I stored this data in AWS DynamoDB and set a Time-to-Live (TTL) to 30 days for weekday trains and 90 days for weekend trains.

After accumulating 30 days of data, I was able to initiate data analysis. Let’s explore the primary isTrainLate function, which is divided into two components:

  1. Assessing Train Position: This involves determining if the train is lagging in terms of its usual position for the given time. I do this by querying a database secondary index of “trainId-minutesSinceMidnight” with the current time and taking the median of the resulting location (miles from origin) and comparing that against the current location.
  2. Determining Time Delays: For this, I consult a different secondary index, “trainId-geohash”, to fetch the minutesSinceMidnight for each corresponding entry of a train’s current location. This helps ascertain the time when the train is usually at its current approximate location. By subtracting the 75th percentile value from the current minutesSinceMidnight, I calculate the delay in minutes, defining how late the train is.

A train is deemed late if it is more than 3 miles off its expected location and exceeds a 3-minute delay.

But…there’s more!

  • I keep a list of stations and calculate what stops a train is at or between. This ends up being part of the tweet:
    sendTweet(`${record.trainId} (${record.lineRef}) is ${milesDiff} miles behind where it should be, running an estimated ${minutesLate} minutes late. Between ${stations[0].name} and ${stations[1].name}.`)
    
  • My code is stateless and only tweets every 5 minutes by storing the fact that it tweeted about a given trainId in Redis with a “just under 5 minute” TTL.
  • I calculate the % of a train through its journey
  • I send myself a push notification if the train I ride is late (I may open this up as an mobile app or PWA at a later date)
  • I tweet whenever a train is stopped or holding. To do this, I store each train record in a Redis sorted set with a TTL. I then query the set as part of the same operation and determine how many consecutive records show the train at the same location. If it has been in the same spot for 5 minutes, I send out a tweet.
sendTweet(`${now} Train ${record.trainId} is stopped/holding between stations ${currentStop[0].name} and ${currentStop[1].name} (has not moved in ${minutesHolding} minutes).
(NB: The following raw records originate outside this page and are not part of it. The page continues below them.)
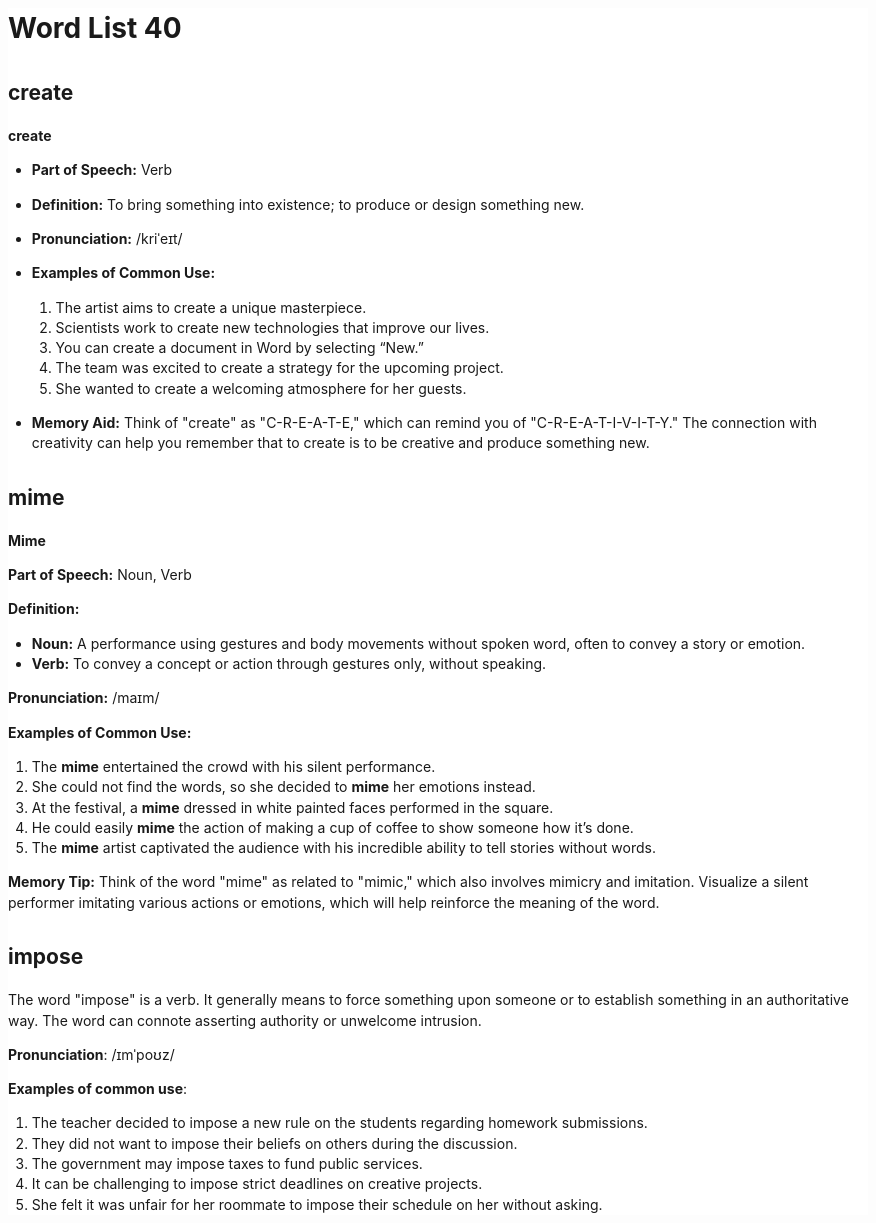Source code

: # Word List 40
## create
**create**

- **Part of Speech:** Verb  
- **Definition:** To bring something into existence; to produce or design something new. 

- **Pronunciation:** /kriˈeɪt/  

- **Examples of Common Use:**
  1. The artist aims to create a unique masterpiece.  
  2. Scientists work to create new technologies that improve our lives.  
  3. You can create a document in Word by selecting “New.”  
  4. The team was excited to create a strategy for the upcoming project.  
  5. She wanted to create a welcoming atmosphere for her guests.  

- **Memory Aid:** Think of "create" as "C-R-E-A-T-E," which can remind you of "C-R-E-A-T-I-V-I-T-Y." The connection with creativity can help you remember that to create is to be creative and produce something new.
## mime
**Mime**

**Part of Speech:** Noun, Verb

**Definition:**
- **Noun:** A performance using gestures and body movements without spoken word, often to convey a story or emotion.
- **Verb:** To convey a concept or action through gestures only, without speaking.

**Pronunciation:** /maɪm/

**Examples of Common Use:**
1. The **mime** entertained the crowd with his silent performance.
2. She could not find the words, so she decided to **mime** her emotions instead.
3. At the festival, a **mime** dressed in white painted faces performed in the square.
4. He could easily **mime** the action of making a cup of coffee to show someone how it’s done.
5. The **mime** artist captivated the audience with his incredible ability to tell stories without words.

**Memory Tip:** Think of the word "mime" as related to "mimic," which also involves mimicry and imitation. Visualize a silent performer imitating various actions or emotions, which will help reinforce the meaning of the word.
## impose
The word "impose" is a verb. It generally means to force something upon someone or to establish something in an authoritative way. The word can connote asserting authority or unwelcome intrusion.

**Pronunciation**: /ɪmˈpoʊz/

**Examples of common use**:
1. The teacher decided to impose a new rule on the students regarding homework submissions.
2. They did not want to impose their beliefs on others during the discussion.
3. The government may impose taxes to fund public services.
4. It can be challenging to impose strict deadlines on creative projects.
5. She felt it was unfair for her roommate to impose their schedule on her without asking.
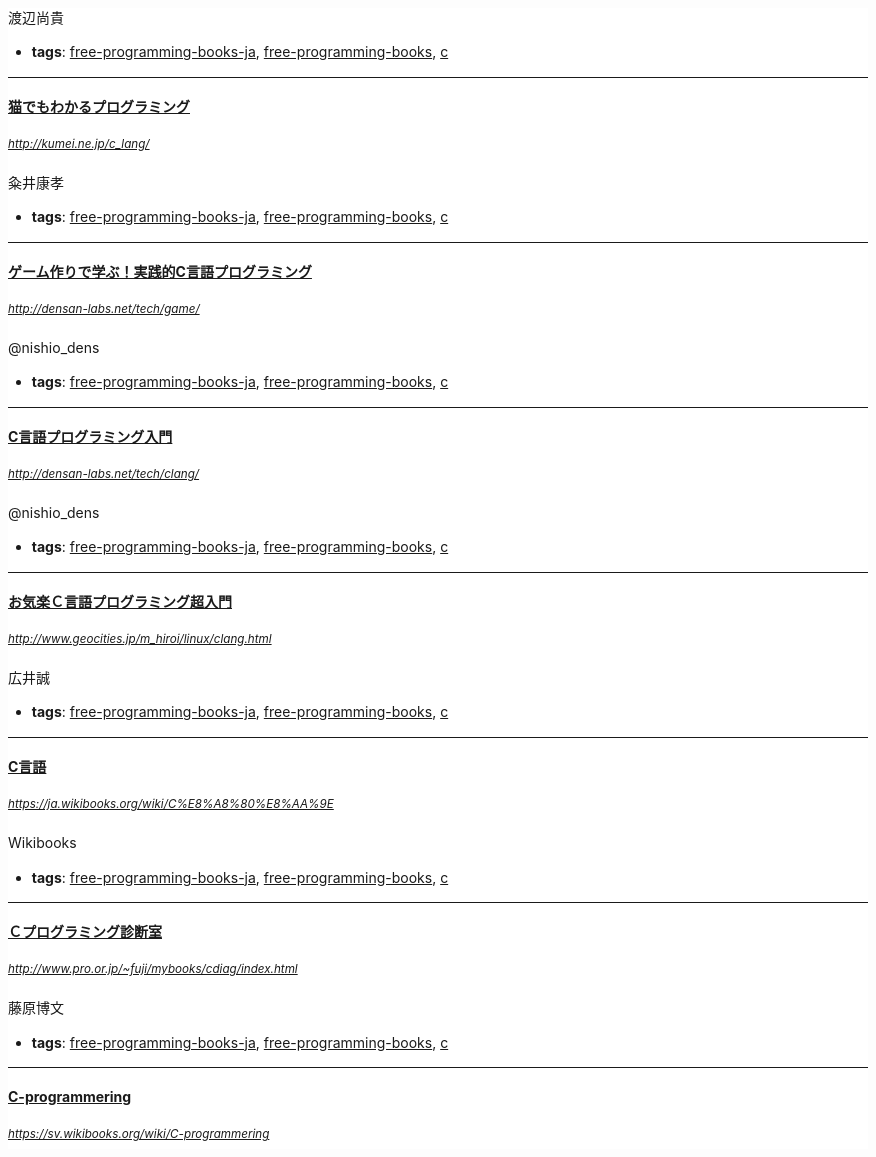 渡辺尚貴
* **tags**: [free-programming-books-ja](../tagged/free-programming-books-ja.md), [free-programming-books](../tagged/free-programming-books.md), [c](../tagged/c.md)
---
#### [猫でもわかるプログラミング](http://kumei.ne.jp/c_lang/)
_<sup>http://kumei.ne.jp/c_lang/</sup>_

粂井康孝
* **tags**: [free-programming-books-ja](../tagged/free-programming-books-ja.md), [free-programming-books](../tagged/free-programming-books.md), [c](../tagged/c.md)
---
#### [ゲーム作りで学ぶ！実践的C言語プログラミング](http://densan-labs.net/tech/game/)
_<sup>http://densan-labs.net/tech/game/</sup>_

@nishio_dens
* **tags**: [free-programming-books-ja](../tagged/free-programming-books-ja.md), [free-programming-books](../tagged/free-programming-books.md), [c](../tagged/c.md)
---
#### [C言語プログラミング入門](http://densan-labs.net/tech/clang/)
_<sup>http://densan-labs.net/tech/clang/</sup>_

@nishio_dens
* **tags**: [free-programming-books-ja](../tagged/free-programming-books-ja.md), [free-programming-books](../tagged/free-programming-books.md), [c](../tagged/c.md)
---
#### [お気楽Ｃ言語プログラミング超入門](http://www.geocities.jp/m_hiroi/linux/clang.html)
_<sup>http://www.geocities.jp/m_hiroi/linux/clang.html</sup>_

広井誠
* **tags**: [free-programming-books-ja](../tagged/free-programming-books-ja.md), [free-programming-books](../tagged/free-programming-books.md), [c](../tagged/c.md)
---
#### [C言語](https://ja.wikibooks.org/wiki/C%E8%A8%80%E8%AA%9E)
_<sup>https://ja.wikibooks.org/wiki/C%E8%A8%80%E8%AA%9E</sup>_

Wikibooks
* **tags**: [free-programming-books-ja](../tagged/free-programming-books-ja.md), [free-programming-books](../tagged/free-programming-books.md), [c](../tagged/c.md)
---
#### [Ｃプログラミング診断室](http://www.pro.or.jp/~fuji/mybooks/cdiag/index.html)
_<sup>http://www.pro.or.jp/~fuji/mybooks/cdiag/index.html</sup>_

藤原博文
* **tags**: [free-programming-books-ja](../tagged/free-programming-books-ja.md), [free-programming-books](../tagged/free-programming-books.md), [c](../tagged/c.md)
---
#### [C-programmering](https://sv.wikibooks.org/wiki/C-programmering)
_<sup>https://sv.wikibooks.org/wiki/C-programmering</sup>_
Current location: ${getMapsLink(record.latitude, record.longitude)}`)
  • If I’ve already tweeted and its location has changed, I tweet that the train is now moving.

Infrastructure

This script is written in javascript (nodejs). It runs, along with Redis, on nano ec2 instance for about $2/mo. Everything else falls within AWS’s free tier:

  • DynamoDB NoSQL Database
  • S3 & Cloudfront for hosting the website

If you’re interested in learning how to use Terraform to set up a similar web hosting infrastructure on AWS, I have a github repo that makes it a breeze.

Final notes

  • On any given day, it seems that 10% of the trains don’t show up on the 511.org API. I call these “ghost trains.” One day I’ll get around to showing them on https://caltrain.live with a note that the status is not current. Ghost trains also don’t show up on Caltrain’s own website, which likely uses the same data source.
  • I was able to take some shortcuts calculating distance from origin knowing that Caltrain’s route is mostly a straight line.
  • My calculations do not rely on train schedules; instead, they are based solely on previous train data. However, there is one downside: during periods of electrification construction, train schedules have frequently changed, and trains have been regularly late. As a result, my system has suggested that trains are on time because it has learned from the consistently late trains during those periods :)
  • Shortly after release, Caltrain launched their own automated late train tweeting system. I suggested they should have hired me. They replied, stating that by the time they discovered me, they were already in contract with a third party to provide similar services.